JUnit- Features, Uses, and Best Practices

Software testing is one of the important aspects in making the software worthwhile. Just imagine you have given your best to come up with a spectacular output and suddenly the software crashes!

For most of us, it’s a nightmare!

So, software testing is done to determine whether a particular software is fit for use. It ensures data safety and saves time by making the software free from unnecessary bugs and ensure you deliver the output in time.

Out of various testing methodologies, unit testing is the one which involves the testing of minor components or units of the source code. Here, testing the units can be taken as the smallest part of an application that can be tested.

What is JUnit?

JUnit is not an uncommon term among techies. Avid Java programmers know it is a unit testing framework designed exclusively for Java.

So far, JUnit has maintained its unique role in the development of test-driven development frameworks. It allows to write repeatable tests and is linked as a JAR file at the time of compilation.

A survey was conducted across 10,000 Java projects in 2013 and hosted in GitHub was found that JUnit (clubbed with slf4j-api), was the most used external library. Each one among the array of libraries was used by 30.7% of projects.

What are JUnit test fixtures?

A test fixture in the world of JUnit is nothing but a Java object. When it comes to older versions of JUnit, the fixtures had to be inherited from ‘junit.framework.TestCase’. But when it comes to the newer version, such as JUnit 4, the same method should be annotated with the annotation- @Test.

JUnit Best Practices:

JUnit is a unit toolkit. It can help in developing good and robust tests if it is handled diligently keeping its idiosyncrasies in mind. This article contains various information that will keep you safe from a nightmare.

Here, two of the most useful additional features will also be evaluated:

  • A new ‘TestCase’ that is very useful in multiple threads.
  • A unique mechanism of creating test suites automatically from classfiles in a filesystem.

List of Don’t(s):

To get the best of JUnit features, the user must avoid doing this:

Data should not be loaded from Hard Coded Locations:

Let us consider this case:

Public void setUp () {

FileInpitStream inp (“”C:\\TestData\\dataSet1.dat””);


This code relies on the data set located in ‘C:\\TestData’ path.

Assuming this could be a mistake in two situations:

  • The tester does not get the flexibility to store data in that location and he has to store it in another disk.
  • The tests run on a different platform such as Unix.

It could have a solution:

Public void setUp () {

FileInpitStream inp (“”dataSet1.dat””);


However, this solution for the specified test depends upon running the test from the same directory as the test data.

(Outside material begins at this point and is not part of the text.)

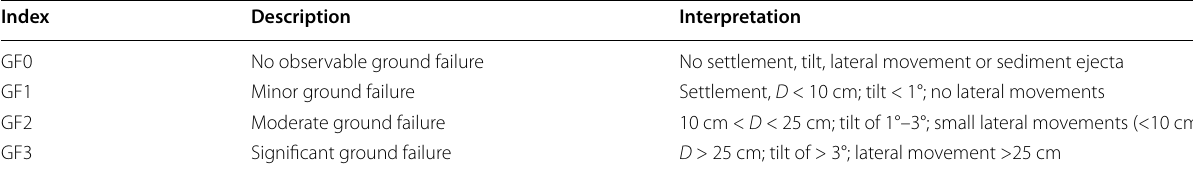
Table 1 Ground failure index (after Bray and Stewart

When multiple test cases assume this, it becomes difficult to integrate them into a single test suite without changing the directory used currently.

Writing Test Cases Should Be Avoided with Side Effects:

Test Cases with side effects show up two problems:

  • They are liable to affect data that other test cases depend upon.
  • Tests can only be repeated manually.

Given the first condition, individual TestCase may operate correctly. However, incorporating it into a TestSuite, it might fail other TestCases. The biggest challenge that comes here is, it is difficult to diagnose the failure mode and the location of the error could be far from test failure.

TestCase in the second condition come up with a chance that some system states would be updated, and hence, they cannot be run once again without manual involvement.

Here, manual involvement must be done with proper care. It should be properly documented. Also, there is a chance that the tests could no longer be run in an unattended mode, hence putting a limit to the flexibility to run the tests automatically as a part of a periodic test run.

List of Do(s):

For a successful test, the following are a couple of things that should be taken care of:

  • Tests and Source Codes Must Be Kept In The Same Location:

If this is done, both test and class can be easily compiled during a build. The user is thus forced to keep tests and classes synchronized during the process of development.

  • Tests Should Be Named Properly

Consider the name of the test is ‘TestClassUnderTest’. So, the TestCase for the class ‘MessageLog’ will become ‘TestMessageLog’. Thus, when a test case tests a class, it becomes simple to work. The names of the test methods should explain what they test on this list:

  • testLoggingEmptyMessage()
  • testLoggingWarningMessage()
  • testLoggingNullMessage()
  • testLoggingErrorMessage()

When the naming is done properly, the code readers can easily understand the purpose of each test.

There is a significant change in the uses and capabilities of JUnit framework with every new version released in the market. So, in order to run a test successfully, the user must analyze the capabilities of each version and code it in a way that the code readers should easily understand.